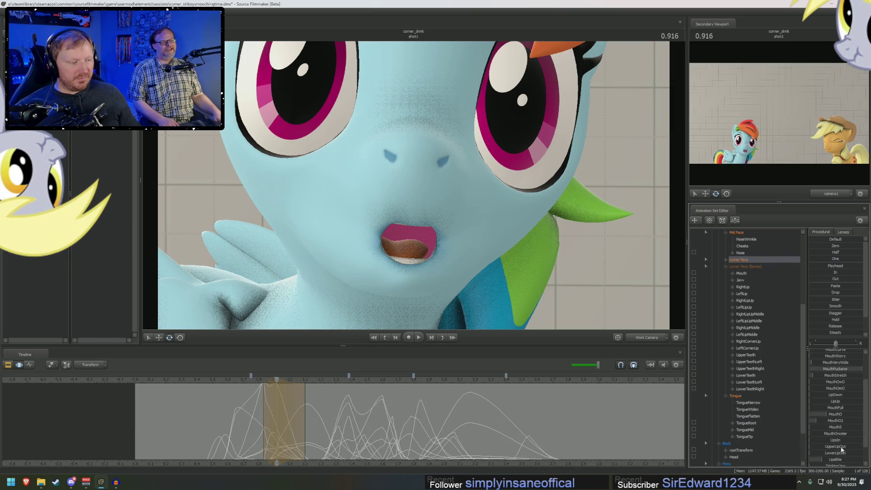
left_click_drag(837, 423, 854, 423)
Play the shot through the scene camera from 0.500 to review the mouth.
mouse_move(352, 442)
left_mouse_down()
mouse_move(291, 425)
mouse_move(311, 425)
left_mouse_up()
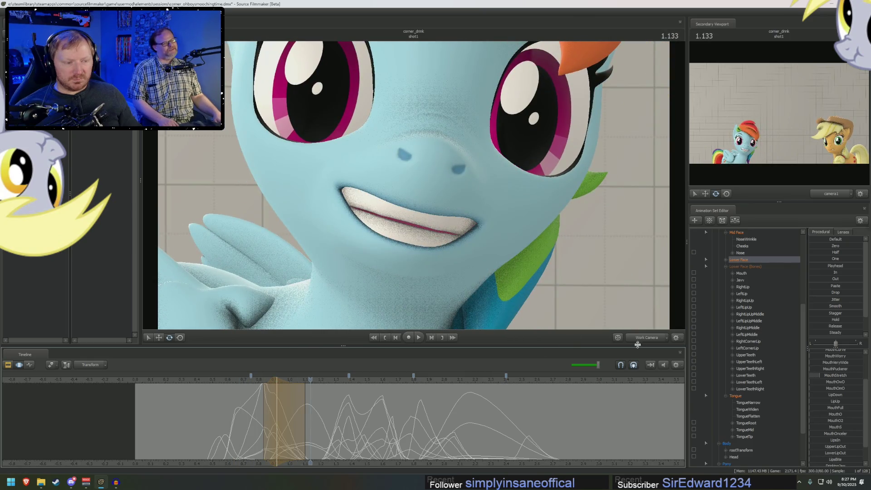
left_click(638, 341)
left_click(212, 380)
==*==
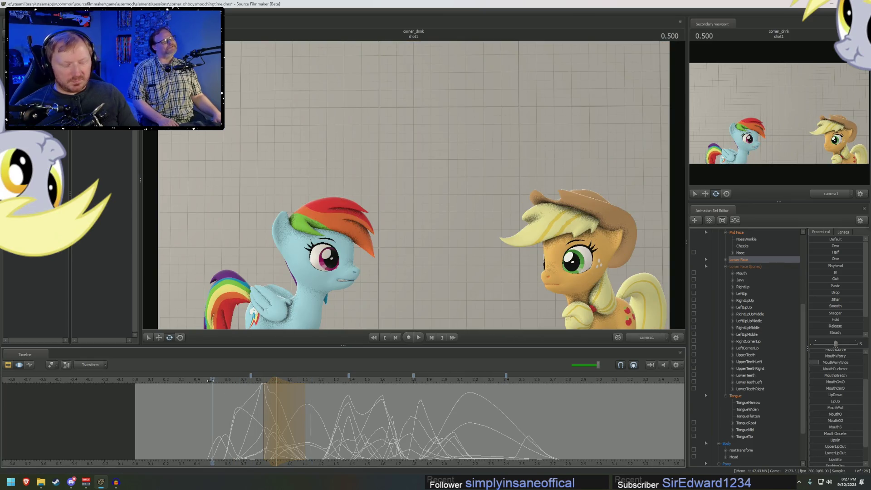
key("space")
==*==
▶ [What needs to be done] Set down exactly the lines above, from the line containing "mouse_move(352, 442)" through the line containing "left_click(212, 380)". Skip the pictures.

▶ [Solved exercise]
mouse_move(352, 442)
left_mouse_down()
mouse_move(291, 425)
mouse_move(311, 425)
left_mouse_up()
left_click(638, 341)
left_click(212, 380)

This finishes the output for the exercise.